So I was at Meijer Thrifty Acres a few weeks ago, when a beautiful globe-shaped woody plant that had dark green waxy leaves speckled with gold and pink spots caught my eye.It looked a bit forlorn, with the curled leaves dropped on the soil surface and the whiteflies buzzing about. Alas, I have a soft spot for orphans. More than once I've lost my entire plant kingdom trying rescue some clearance sale pestilent-ridden white elephant that should, by all rights and the opinion of sensible ethical gardeners everywhere, be tossed in the trash bin.
I took my new darling home, and treated it to a nice organic insecticide shower. Before I placed it in its quarantine spot, I was curious about the species, and checked it for a label. And the label said...."Tropical Plant." Duh!This has resulted in hours of sitting at the computer, clicking into plant sites, attempting to identify this particular houseplant by photo.
I never realized there were so many many many many houseplant names! I've become a little obsessed with giving my plant it's identity back, though, and I'm sure I'll be at this puzzle for ages until I piece it together.
I think this has something to do with how I have been feeling about roots and connection lately. I lost two of my dear grandparents to the next life this year, and my beloved step father two years ago. I regret not having taken the time to write down the stories they told me. My grandparents, especially, were my link to a sense of place history. I grew up in a military family, so we moved about every two years during my early childhood. This gave me many fascinating experiences with various cultures I would have never otherwise had, and I'm greatful for that. For a long time, it also left me feeling somewhat socially disconnected, as it was hard to make friends, or really gain a sense of FAMILI-arity or history.I never really felt grounded. The closest thing I had to consistently call HOME were my grandparents houses for many years.

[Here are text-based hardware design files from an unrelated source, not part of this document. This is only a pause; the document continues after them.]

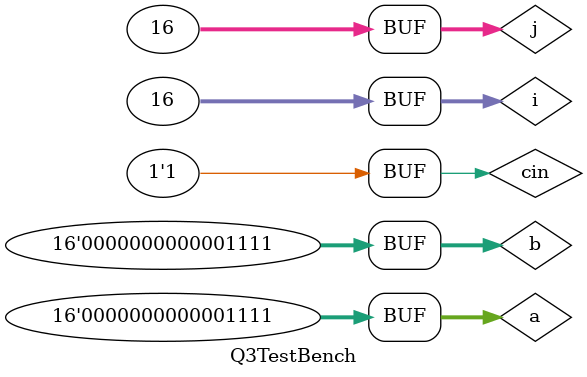
<source format=v>
`timescale 1ns / 1ps


module Q3TestBench;

	// Inputs
	reg [15:0] a;
	reg [15:0] b;
	reg cin;

	// Outputs
	wire co;
	wire [15:0] s;

	// Instantiate the Unit Under Test (UUT)
	CLA_adder_16bit uut (
		.a(a), 
		.b(b), 
		.cin(cin), 
		.co(co), 
		.s(s)
	);
	integer i,j;
	initial begin
		// Initialize Inputs
		cin = 0;
		for (i=0; i<16; i=i+1) begin
			a = i;
			for (j=0; j<16; j=j+1) begin
				b = j;
				#100;
			end
			#100;
      end
		
		cin = 1;
		for (i=0; i<16; i=i+1) begin
			a = i;
			for (j=0; j<16; j=j+1) begin
				b = j;
				#100;
			end
			#100;
      end


		// Wait 100 ns for global reset to finish
		#100;
        
		// Add stimulus here

	end
      
endmodule


</source>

Now that I'm older, I appreciate that family does not have to be about "where", but about "who." Still, I have a yearning for a connection to a "bit of earth," and blood ties. The few that I've found are very precious to me, and I enjoy the sense of wonder I feel when I come across something in writing about one of my ancestors.I want future generations of my family to be able to look back and find some sort of record of what my generation felt and thought and did and believed. I am driven to write down my own memories and experiences, and I'm encouraging my other family members to do the same. I want to remember the immigrations, the travels, the patriots, the traditions, the lands, the celebrations, the defeats, the kin and the kith. I want to remember the sweet and the bitter. I want our future generations to look back and see how little orphan plants with their leaves falling off and whiteflies buzzing about, persevered, survived, and sunk their roots in deep, wherever those roots happened to land.